It is a bald statement, but there is nevertheless, in those words, a world of pride and satisfaction. And so there should be. It is a once in a generation, perhaps once in a lifetime event. Topping the list of these museum-quality works is what is described as a Matisse that will “reset the artist’s record”; a stack of Picassos that Rockefeller bought from the estate of Alice B. Toklas, who had been bequeathed them by Gertrude Stein; and works by Seurat, Gauguin, Manet, Signac, Gris, Corot, Van Gogh, Sargent, de Kooning, and Monet, each worth millions on their own merits before being enhanced by the Rockefeller provenance.

One simply runs out of superlatives when describing the riches of this collection, as one does when attempting to describe the wealth and influence of the Rockefeller family. After all, art was just a hobby, one of the many things they spent money on. During the 1920s the family name had replaced that of Croesus as the synonym for limitless riches.

Irving Berlin’s title number for the show Puttin’ On the Ritz features the family name as one of the axioms of money and the high life:

Come, let’s mix where Rockefellers walk with sticks
Or ‘umberellas’ in their mitts
Puttin’ on the ritz

And of course, the address at which the Rockefeller collection will be sold keeps it in the family. While others were wiped out by the stock market crash of 1929, John D. Rockefeller Jr. decided he would build in effect an eponymous Art Deco city within in a city, in Midtown Manhattan, that kept 40,000 busy during the nadir of the Great Depression.

David Rockefeller, John Jr.’s son, was born in 1915, a year after one of the defining moments in America labour relations.
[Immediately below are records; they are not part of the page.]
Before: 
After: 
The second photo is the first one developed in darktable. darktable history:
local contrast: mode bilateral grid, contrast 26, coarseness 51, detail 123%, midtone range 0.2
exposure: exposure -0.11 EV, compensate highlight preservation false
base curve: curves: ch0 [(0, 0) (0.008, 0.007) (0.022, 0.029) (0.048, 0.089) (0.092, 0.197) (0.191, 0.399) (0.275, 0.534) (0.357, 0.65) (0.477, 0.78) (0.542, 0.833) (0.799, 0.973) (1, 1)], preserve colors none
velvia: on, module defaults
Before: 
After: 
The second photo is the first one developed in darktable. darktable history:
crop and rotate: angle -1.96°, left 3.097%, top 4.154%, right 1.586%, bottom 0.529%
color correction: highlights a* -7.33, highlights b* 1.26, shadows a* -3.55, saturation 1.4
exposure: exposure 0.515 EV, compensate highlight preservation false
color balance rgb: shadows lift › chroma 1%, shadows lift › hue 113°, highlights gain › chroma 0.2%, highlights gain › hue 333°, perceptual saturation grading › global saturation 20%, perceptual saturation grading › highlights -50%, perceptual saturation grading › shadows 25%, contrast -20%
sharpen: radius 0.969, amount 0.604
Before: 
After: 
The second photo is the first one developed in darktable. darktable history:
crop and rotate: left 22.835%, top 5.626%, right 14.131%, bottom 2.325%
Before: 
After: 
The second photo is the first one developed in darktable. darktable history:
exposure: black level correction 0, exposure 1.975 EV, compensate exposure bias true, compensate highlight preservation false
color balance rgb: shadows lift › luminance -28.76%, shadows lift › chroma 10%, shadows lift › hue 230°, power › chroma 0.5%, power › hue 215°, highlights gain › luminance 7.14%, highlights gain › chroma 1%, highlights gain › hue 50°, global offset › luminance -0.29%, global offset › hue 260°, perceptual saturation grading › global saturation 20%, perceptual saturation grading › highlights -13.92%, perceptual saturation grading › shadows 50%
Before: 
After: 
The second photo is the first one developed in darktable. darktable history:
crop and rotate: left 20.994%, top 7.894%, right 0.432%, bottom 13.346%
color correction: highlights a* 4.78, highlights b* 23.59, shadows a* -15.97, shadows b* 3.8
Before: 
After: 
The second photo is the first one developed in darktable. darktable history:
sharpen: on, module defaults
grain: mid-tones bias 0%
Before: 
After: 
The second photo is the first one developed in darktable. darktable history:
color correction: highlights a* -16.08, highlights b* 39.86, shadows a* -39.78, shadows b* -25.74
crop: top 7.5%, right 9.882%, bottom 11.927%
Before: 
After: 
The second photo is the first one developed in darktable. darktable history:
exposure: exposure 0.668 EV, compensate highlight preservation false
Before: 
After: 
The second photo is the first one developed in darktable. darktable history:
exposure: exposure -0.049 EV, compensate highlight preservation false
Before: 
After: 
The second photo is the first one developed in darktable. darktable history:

In 1914 miners working for the Colorado Fuel and Iron Company were striking for better pay, conditions and union recognition. Turned out of their company houses, they were living in a tented town near the village of Ludlow. On April 20, National Guardsmen stormed the camp, and after a day’s fierce fighting razed it to the ground. Among the dead were women and children who had suffocated to death in burning tents.

An event that shocked the nation, the ‘Ludlow Massacre’ became a cause around which workers rallied. And the man many blamed was John D. Rockefeller Jr., who owned a controlling interest in the company. As his youngest son, baby David, experienced the first days of what would be a long and extremely comfortable life, maybe his father thought of the infants who had died with their tiny lungs full of smoke the preceding spring. Certainly, their circumstances could not have been more different: David was born in the infirmary inside the family’s behemoth of a residence, two nine-storey houses linked together to give a good impression of a large hotel or medium-sized apartment block and, depending on whom you listen to, either the tallest or the largest private house in New York at the time.